Documentation Revision Date: 2023-05-25

Dataset Version: 1

Summary

This dataset provides Daymet Version 4 daily data on a monthly cycle as 1-km gridded estimates of daily weather variables for minimum temperature (tmin), maximum temperature (tmax), precipitation (prcp), shortwave radiation (srad), vapor pressure (vp), snow water equivalent (swe), and day length. Data are derived from the Daymet version 4 software where the primary inputs are daily observations of near-surface maximum and minimum air temperature and daily total precipitation from weather stations. The main algorithm to estimate primary Daymet variables (tmax, tmin, and prcp) at each Daymet grid is based on a combination of interpolation and extrapolation, using inputs from multiple weather stations and weights that reflect the spatial and temporal relationships between a Daymet grid and the surrounding weather stations. Secondary variables (srad, vp, and swe) are derived from the primary variables (tmax, tmin, and prcp) based on atmospheric theory and empirical relationships. The day length (dayl) estimate is based on geographic location and time of year. Data are available for the Continental North America, Puerto Rico, and Hawaii as separate spatial layers in a Lambert Conformal Conic projection and are distributed in standardized Climate and Forecast (CF)-compliant netCDF file formats.

These data are based on daily weather station data inputs that are not considered “archive” quality. Thus, these data should be considered provisional and still likely to change as reporting stations finalize their data.  

Daymet version 4 monthly latency daily data cover the time period from January 2021 onward. This dataset will be updated on a monthly basis to add data for a previous month. Data are available in netCDF-4 file format. Each file contains one month of daily data for one variable.

Figure1: Daymet V4 maximum daily temperature shown for March 31, 2021.

* [Data]:
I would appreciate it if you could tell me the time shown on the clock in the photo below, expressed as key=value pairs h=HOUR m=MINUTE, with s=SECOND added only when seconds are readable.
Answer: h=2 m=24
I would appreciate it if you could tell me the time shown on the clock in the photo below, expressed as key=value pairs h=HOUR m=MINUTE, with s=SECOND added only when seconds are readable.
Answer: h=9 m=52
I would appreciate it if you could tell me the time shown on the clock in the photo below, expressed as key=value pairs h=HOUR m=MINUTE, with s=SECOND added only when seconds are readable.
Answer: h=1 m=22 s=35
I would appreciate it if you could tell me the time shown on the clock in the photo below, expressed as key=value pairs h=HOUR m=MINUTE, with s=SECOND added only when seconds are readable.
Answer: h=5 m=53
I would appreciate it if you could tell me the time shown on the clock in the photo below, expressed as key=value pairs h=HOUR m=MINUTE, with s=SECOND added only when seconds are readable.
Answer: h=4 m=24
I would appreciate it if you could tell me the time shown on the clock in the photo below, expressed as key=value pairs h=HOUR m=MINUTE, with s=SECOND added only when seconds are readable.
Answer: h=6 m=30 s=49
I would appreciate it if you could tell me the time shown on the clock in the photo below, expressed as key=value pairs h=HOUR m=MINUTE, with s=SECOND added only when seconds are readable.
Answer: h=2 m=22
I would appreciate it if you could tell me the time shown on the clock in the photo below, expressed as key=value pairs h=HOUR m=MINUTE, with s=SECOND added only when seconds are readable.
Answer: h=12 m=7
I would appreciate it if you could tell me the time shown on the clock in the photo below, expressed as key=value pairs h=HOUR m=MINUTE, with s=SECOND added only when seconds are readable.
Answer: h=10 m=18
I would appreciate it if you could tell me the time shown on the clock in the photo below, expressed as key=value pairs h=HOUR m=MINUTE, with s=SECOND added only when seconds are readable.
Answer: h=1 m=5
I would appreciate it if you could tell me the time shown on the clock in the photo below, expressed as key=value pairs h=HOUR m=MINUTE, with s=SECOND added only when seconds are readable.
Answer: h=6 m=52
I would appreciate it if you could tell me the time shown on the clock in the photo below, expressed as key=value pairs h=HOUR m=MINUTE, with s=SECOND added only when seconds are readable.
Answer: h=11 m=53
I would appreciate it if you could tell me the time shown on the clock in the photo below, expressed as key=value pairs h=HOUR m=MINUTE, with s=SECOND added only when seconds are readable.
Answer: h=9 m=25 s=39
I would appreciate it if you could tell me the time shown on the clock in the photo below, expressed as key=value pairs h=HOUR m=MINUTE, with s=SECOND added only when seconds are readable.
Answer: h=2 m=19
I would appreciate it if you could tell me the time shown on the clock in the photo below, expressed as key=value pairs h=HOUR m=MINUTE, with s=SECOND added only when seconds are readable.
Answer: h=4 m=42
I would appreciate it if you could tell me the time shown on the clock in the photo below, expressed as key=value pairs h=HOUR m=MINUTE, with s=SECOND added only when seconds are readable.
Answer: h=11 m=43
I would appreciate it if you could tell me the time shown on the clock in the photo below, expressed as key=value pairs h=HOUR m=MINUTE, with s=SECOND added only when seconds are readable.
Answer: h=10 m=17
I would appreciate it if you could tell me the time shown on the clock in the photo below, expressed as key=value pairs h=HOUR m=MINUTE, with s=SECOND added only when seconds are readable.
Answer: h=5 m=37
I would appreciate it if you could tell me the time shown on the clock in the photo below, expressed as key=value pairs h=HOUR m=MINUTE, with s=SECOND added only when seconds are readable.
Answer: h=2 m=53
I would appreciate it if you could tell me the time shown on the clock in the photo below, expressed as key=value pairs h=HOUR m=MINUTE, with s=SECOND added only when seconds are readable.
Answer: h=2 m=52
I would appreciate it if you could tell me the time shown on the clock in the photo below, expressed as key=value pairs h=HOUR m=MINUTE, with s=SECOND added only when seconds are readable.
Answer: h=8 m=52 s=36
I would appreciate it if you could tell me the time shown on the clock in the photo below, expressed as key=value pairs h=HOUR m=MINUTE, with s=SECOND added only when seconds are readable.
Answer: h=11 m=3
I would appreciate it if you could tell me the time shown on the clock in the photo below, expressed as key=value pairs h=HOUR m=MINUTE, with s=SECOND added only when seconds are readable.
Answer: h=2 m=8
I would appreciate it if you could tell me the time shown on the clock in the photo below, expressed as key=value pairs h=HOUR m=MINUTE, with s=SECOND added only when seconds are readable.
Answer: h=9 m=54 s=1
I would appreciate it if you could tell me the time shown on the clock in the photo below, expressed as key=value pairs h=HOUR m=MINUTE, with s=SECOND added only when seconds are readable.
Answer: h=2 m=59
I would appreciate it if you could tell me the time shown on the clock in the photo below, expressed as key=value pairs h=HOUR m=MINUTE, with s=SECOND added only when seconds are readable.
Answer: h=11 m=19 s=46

* [Work instructions]: Reproduce the Daymet dataset summary word for word, starting at the words "These data are" and stopping after "for one variable.". The listing is material of its own and has no connection to the Daymet dataset summary.

* [Result]:
These data are based on daily weather station data inputs that are not considered “archive” quality. Thus, these data should be considered provisional and still likely to change as reporting stations finalize their data.  

Daymet version 4 monthly latency daily data cover the time period from January 2021 onward. This dataset will be updated on a monthly basis to add data for a previous month. Data are available in netCDF-4 file format. Each file contains one month of daily data for one variable.